* TASKS AND EXERCISES:
A: From the passage on outlining novels, reproduce word for word the span from "Now, some technical" to "a detailed outline.".
B: In the passage on outlining novels, what person and tense are professionally written outlines almost always written in?
C: Pick up the passage on outlining novels after its last sentence and carry it forward.

* TEXT SEGMENT:
————

However, even intuitive, organic writers sooner or later must face up to the necessity of outlines. Agents request them. Publishers may require them when an option novel is proposed. Hollywood executives can demand them, too, for the sake of convenience. Sooner or later, every novelist has to outline.

You might suppose that the process is easier once a novel is complete, and it can be. It is relatively simple to take a manuscript and summarize it chapter by chapter. Authors who do that, however, are missing an opportunity. Outlining can be a creative act either before or after a novel is written.

In fact, I strongly recommend that you let it be so. If you are reading this appendix merely to learn how to format an outline for a novel that already is complete, please reconsider. Use the outlining process to discover new dimensions in your story. There are aspects of your novel that you have not yet discovered, and the outlining process will help you illuminate them. You see untapped potential in others' manuscripts, right? The same probably is true of yours.

If you are planning a story that you have yet to write, the outlining process can be more than drawing a map of what already is in your head. It can expand your mind. There is potential in every premise, and the outline process can develop that. Do not be satisfied merely to sketch your story, or even to flesh it out. Reach for its heights; pull from its depths. The finished outline should surprise you.

Now, some technical points: How long should an outline be? At every writers conference I attend, I get that anxious question. Fiction writers are confused. Some agents say they want two pages, I am told, others ten. What is right?

It amazes me that authors expect consistency in agents' preferences. How can there be consistency? Some agents like short outlines, others like outlines with more detail. What's the big deal? Write both. The process I will lead you through in this appendix will show you how both are done.

There also is no magic number of pages for a detailed outline.
War and Peace
needs more than ten pages, don't you think? Write as long an outline as your novel needs. That said, an outline of less than five pages probably will feel thin, while an outline of more than twenty-five pages probably will feel overburdened. Shoot for ten pages; add more if needed.

Format? Single-spaced or double-spaced is your choice. If you single space, add a line break between paragraphs to make it easier on the eyes. The majority of outlines I see are double-spaced, however, so why not use that format?

For some reason, outlines seem most effective when they are written in the third person and the present tense. Don't ask me why. Perhaps they are more visual, more like film treatments. Who knows? All I can tell you is that professionally written outlines are almost always third person and present tense, regardless of the person and tense of the novel. Stick with that. It reads well and is expected.

For God's sake, include the ending. You wouldn't believe how many authors imagine that they will spoil the story, or fail to entice agents or editors to read the entire manuscript by including it. Rubbish. Agents and editors are pros. They need to know that you can handle the
whole
story.

What sort of tone are you going for? Objective: commenting on the action of the novel, its themes, and so on? Actually, the most effective outlines are those that are like reading the novel in miniature. They bring us inside characters' heads using strong point of view and highlight the story's turning points in various ways. The outline template on the pages that follow will give you a solid plot spine, the extra layers and subplots that add texture, a sense of the characters' inner lives and changes, and ways to highlight key moments. It may even show you your novel in a way that will enrich it with new material.

————

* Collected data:

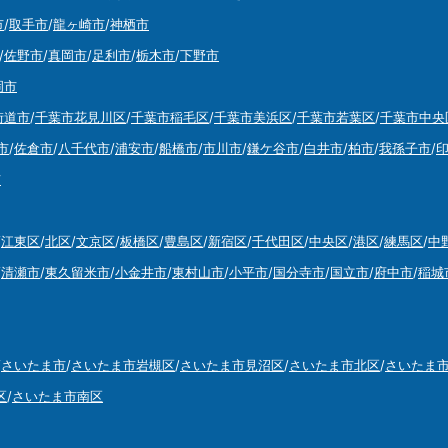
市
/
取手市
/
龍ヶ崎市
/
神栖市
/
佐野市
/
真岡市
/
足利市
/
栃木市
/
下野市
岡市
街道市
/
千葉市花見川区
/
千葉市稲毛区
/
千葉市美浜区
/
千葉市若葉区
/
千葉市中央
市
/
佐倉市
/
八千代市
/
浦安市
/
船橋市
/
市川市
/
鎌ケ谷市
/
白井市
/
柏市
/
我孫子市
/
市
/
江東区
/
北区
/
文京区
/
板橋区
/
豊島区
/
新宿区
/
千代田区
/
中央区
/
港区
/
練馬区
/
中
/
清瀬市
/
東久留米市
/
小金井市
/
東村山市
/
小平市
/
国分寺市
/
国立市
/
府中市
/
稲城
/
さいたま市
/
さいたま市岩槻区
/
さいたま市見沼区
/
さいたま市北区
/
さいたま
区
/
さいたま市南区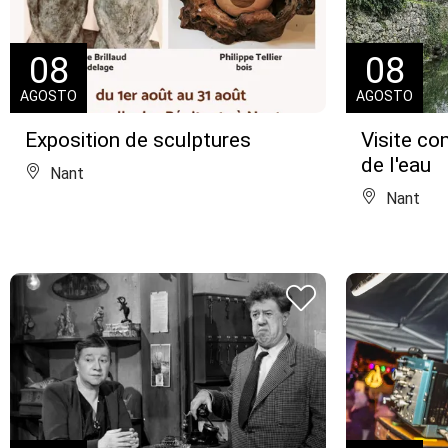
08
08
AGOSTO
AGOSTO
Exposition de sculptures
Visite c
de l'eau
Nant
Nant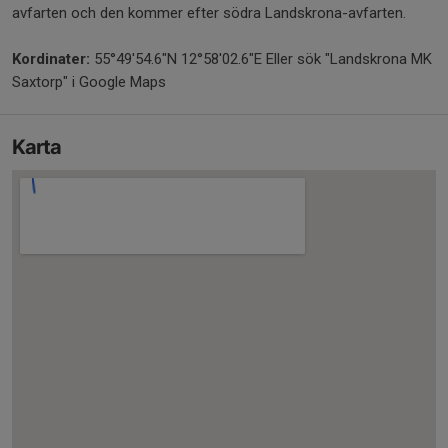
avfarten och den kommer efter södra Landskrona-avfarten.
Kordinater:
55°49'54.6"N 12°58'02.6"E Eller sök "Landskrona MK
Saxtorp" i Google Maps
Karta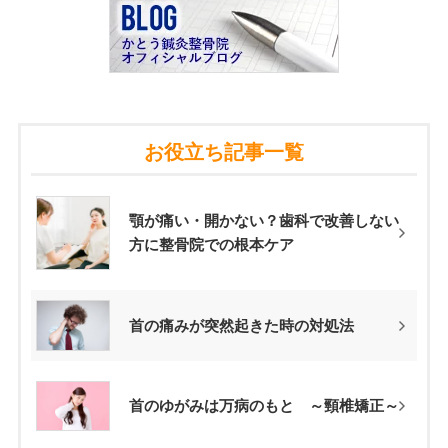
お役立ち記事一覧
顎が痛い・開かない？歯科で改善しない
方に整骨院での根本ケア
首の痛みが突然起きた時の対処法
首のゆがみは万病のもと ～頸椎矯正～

————

* RESULTS OF THE EXERCISE:
A:
Now, some technical points: How long should an outline be? At every writers conference I attend, I get that anxious question. Fiction writers are confused. Some agents say they want two pages, I am told, others ten. What is right?

It amazes me that authors expect consistency in agents' preferences. How can there be consistency? Some agents like short outlines, others like outlines with more detail. What's the big deal? Write both. The process I will lead you through in this appendix will show you how both are done.

There also is no magic number of pages for a detailed outline.

B: Third person and present tense.

C:
Whatever you do, whether you are outlining before or after completing your novel, use this as an opportunity to play. A novel is never done, exactly, and this is a fine opportunity to find new ways to build your novel on a breakout scale.

Steps to Creating an Outline

The number in parenthesis after each step tells you the number of paragraphs that each step will yield. If you are able to follow the steps below exactly, you will wind up with fifty paragraphs. If you then average four paragraphs per page, at the end of this process you will have the rough draft of a twelve-and-a-half page outline. Along the way you may also have found some new material for your novel itself.

1. Plot fundamentals.

Write down the following:

1. Where is your novel set, who is your main character, and what is his main problem, conflict, or goal? (1)

2. What does your protagonist most want, and why? (1)

3. What is your protagonist's second plot layer? (1)

4. What is your protagonist's third plot layer? (1)

5. What is the first subplot? (1)

6. What is the second subplot? (1)

7. Who is the most important secondary or supporting character, what is her main problem, conflict, or goal, and what does she most want?
(1)

8. Who is the novel's antagonist, what is his main problem, conflict, or goal, and what does he most want? (1)

2. The middle.

Write down the following:

9. What are the five biggest steps toward the solution of your protagonist's main problem? Another way to ask that is: What are the five turning points or events that you positively cannot leave out? (Include your story's climax.) (5)

10. What are the five most important steps toward, or away from, what your protagonist most wants? (5)

11. What are the three most important steps (each) toward, or away from, the resolution of the second and third plot layers? (6)

12. What are the three most important steps (each) toward, or away from, the resolution of your first and second subplots? (6)

13. What are the three most important steps toward, or away from, the resolution of each main problem facing your foremost secondary character and your antagonist? (6)

3. Highlights.

Write down the following:

14. Two moments of strong inner conflict. (2)

15. Three larger-than-life actions. (3)

16.
 Five places to heighten turning points or high moments.

17. Two moments frozen in time. (2)

18. Two measures of change. (2)

19. The psychology of place with respect to the setting of the novel's climax. (1)

20. Three dialogue snippets. (3)

21. A paragraph of resolution. (1)

4. Putting it together.

Elaborate in a paragraph what you wrote down in each of the steps above.